The corporate work grew out of that. With consultant and author Octavian Pantis he co-wrote Dark Cockpit: How to Communicate, Lead, and Be in Control at All Times Like an Airline Captain. The dark cockpit is the aviation term for the state in which no caution lights are on, the aircraft is functioning, and the crew can do its job. The book translates that into a leadership thesis: the conditions for clarity, command and trust are designed in, not improvised when something goes wrong.
In keynotes, that translation is concrete. He shows how a captain runs a pre-flight brief, how a junior officer is trained to challenge a senior one, and what changes when control is formally handed over. Senior teams use the material to look at their own briefings, escalation paths and quiet failures of communication. The authority behind it is straightforward: he is still the captain in the room.
Key speaking topics
- Leadership and command in high-stakes environments
- Communication and crew resource management
- Decision-making under pressure
- Teamwork, hierarchy and the freedom to speak up
- Crisis management and recovery
- Building professional standards inside an operating culture
Ideal for
- Executive teams and boards reviewing how decisions are taken when the situation tightens
- CHROs and leadership development leads designing programmes for newly senior managers
- Operations, safety and risk leaders in regulated industries (energy, healthcare, financial services, transport)
- Corporate offsites and leadership weeks looking for an external voice with operational credibility, not consulting language
Audience outcomes
- A vocabulary borrowed from the cockpit (brief, checklist, challenge, handover) that makes everyday leadership behaviours explicit.
- A clearer view of where their own organisation tolerates ambiguous communication that aviation would not.
- Specific practices for raising a concern up a hierarchy and for receiving one.
- A working definition of composure under pressure as a trained behaviour, not a personality trait.

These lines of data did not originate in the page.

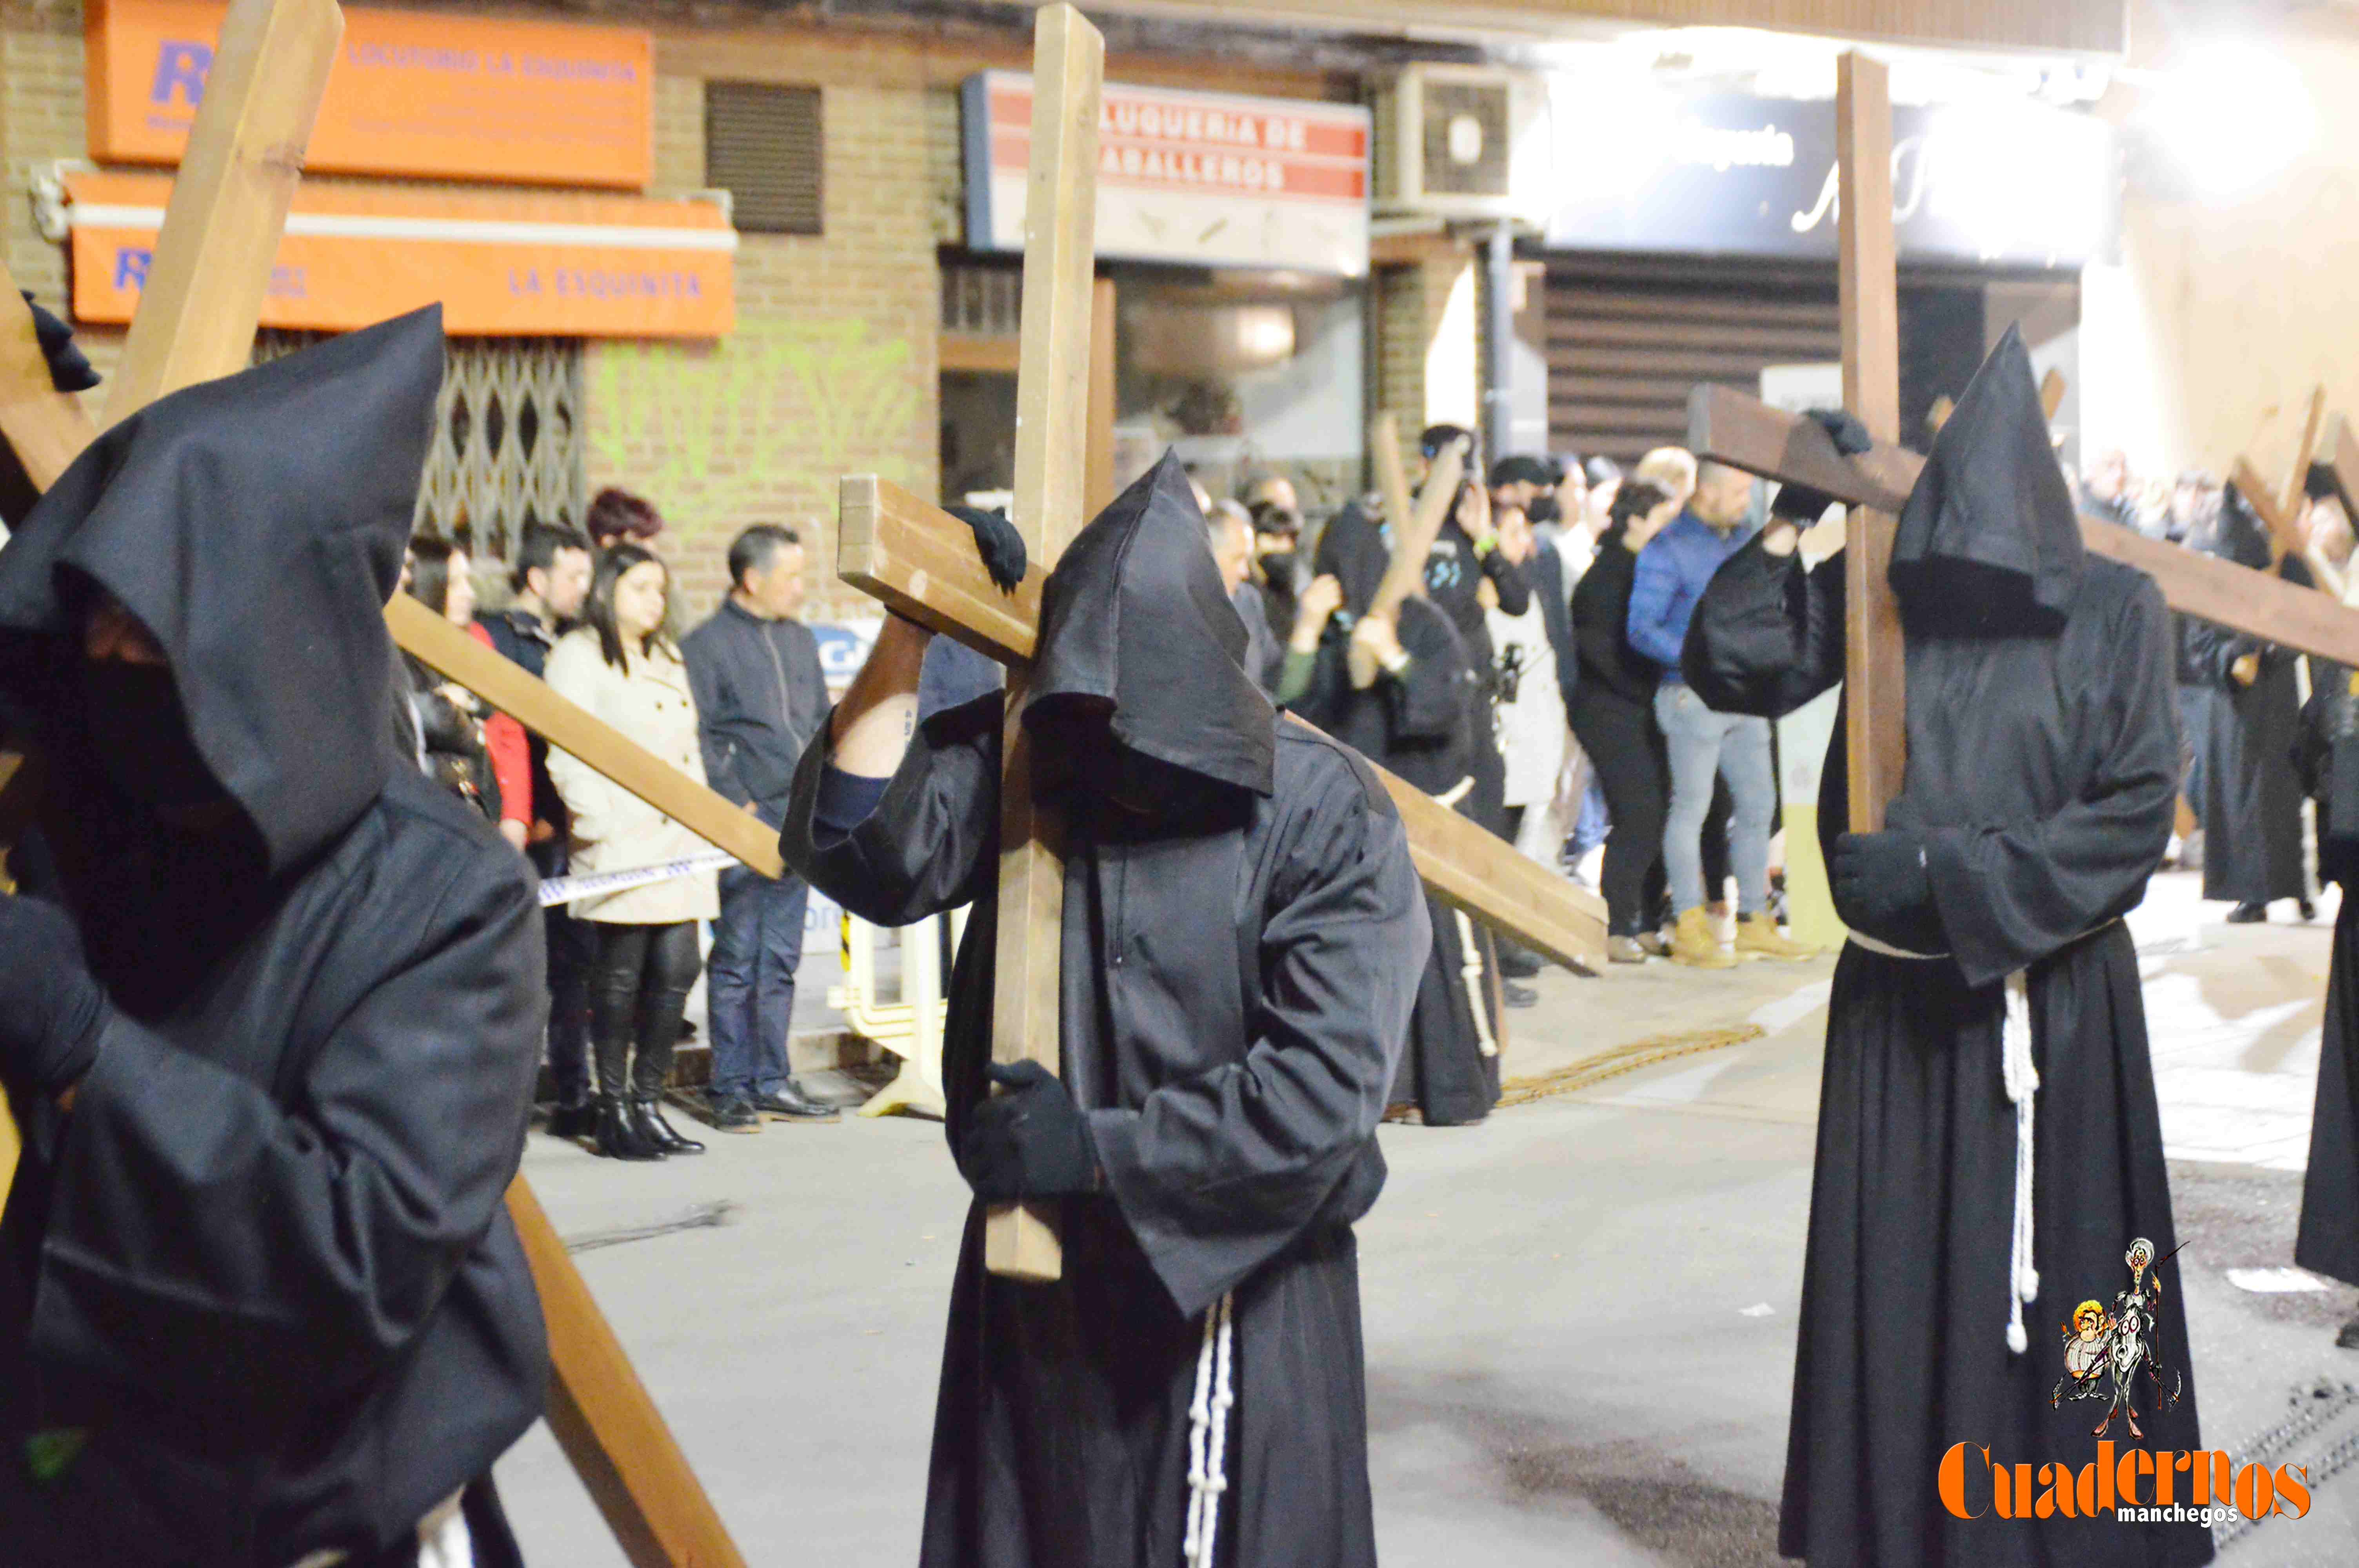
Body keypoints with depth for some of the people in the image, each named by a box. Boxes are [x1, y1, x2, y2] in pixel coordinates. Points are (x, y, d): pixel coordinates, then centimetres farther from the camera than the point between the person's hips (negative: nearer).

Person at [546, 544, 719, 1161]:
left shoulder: (667, 659, 24)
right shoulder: (579, 654, -1)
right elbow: (568, 756, -9)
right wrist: (599, 826, -16)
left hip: (677, 842, 7)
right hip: (620, 844, -7)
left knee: (676, 969, 1)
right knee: (620, 976, -5)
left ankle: (647, 1103, 10)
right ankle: (614, 1114, 2)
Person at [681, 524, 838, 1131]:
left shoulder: (801, 640, 17)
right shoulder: (706, 645, -5)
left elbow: (823, 723, 23)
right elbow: (699, 739, -10)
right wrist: (738, 807, -15)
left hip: (799, 824, 6)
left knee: (781, 960, 10)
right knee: (737, 960, -2)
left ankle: (772, 1082, 16)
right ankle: (730, 1088, 5)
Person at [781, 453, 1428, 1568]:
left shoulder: (1322, 813, -14)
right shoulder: (1016, 761, -3)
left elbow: (1327, 1082, -18)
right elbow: (864, 853, -19)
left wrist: (1100, 1148, -18)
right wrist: (908, 630, -22)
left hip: (1233, 1284, -3)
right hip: (1040, 1274, 4)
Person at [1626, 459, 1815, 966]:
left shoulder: (1744, 540, 14)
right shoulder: (1668, 549, -9)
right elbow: (1642, 629, -15)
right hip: (1694, 696, -7)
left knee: (1757, 804, 9)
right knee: (1691, 806, -5)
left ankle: (1755, 920, 19)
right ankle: (1690, 928, 0)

- A frame for distinguishing routine operations from genuine crisis, and for behaving differently in each.
Talks
A keynote on how commercial aviation produces reliable leadership behaviour through briefings, checklists, standard calls and crew coordination, and what corporate teams can adopt directly.
Key takeaways:
- How professional environments turn leadership from intuition into trained behaviour.
- The cockpit model of clear command paired with active dissent from the crew.
- What “dark cockpit” looks like as an organisational condition, and how leaders engineer it.
A talk on the structured communication practices that keep a crew aligned across rank, language and fatigue, and how the same practices apply on a senior team.
Key takeaways:
- The difference between briefing and instructing.
- How junior crew are trained to challenge a captain, and why corporate hierarchies often suppress this.
- Practical patterns for handovers, status checks and post-event debriefs.
A keynote drawn from his work as a Type Rating Instructor and Examiner, on how aviation builds new captains and what corporate leadership pipelines miss.
Key takeaways:
- What examination, not assessment, does to leadership standards.
- Why simulator-style rehearsal of difficult moments belongs in corporate development.
- The handover from technical expert to commander, and the failure modes in between.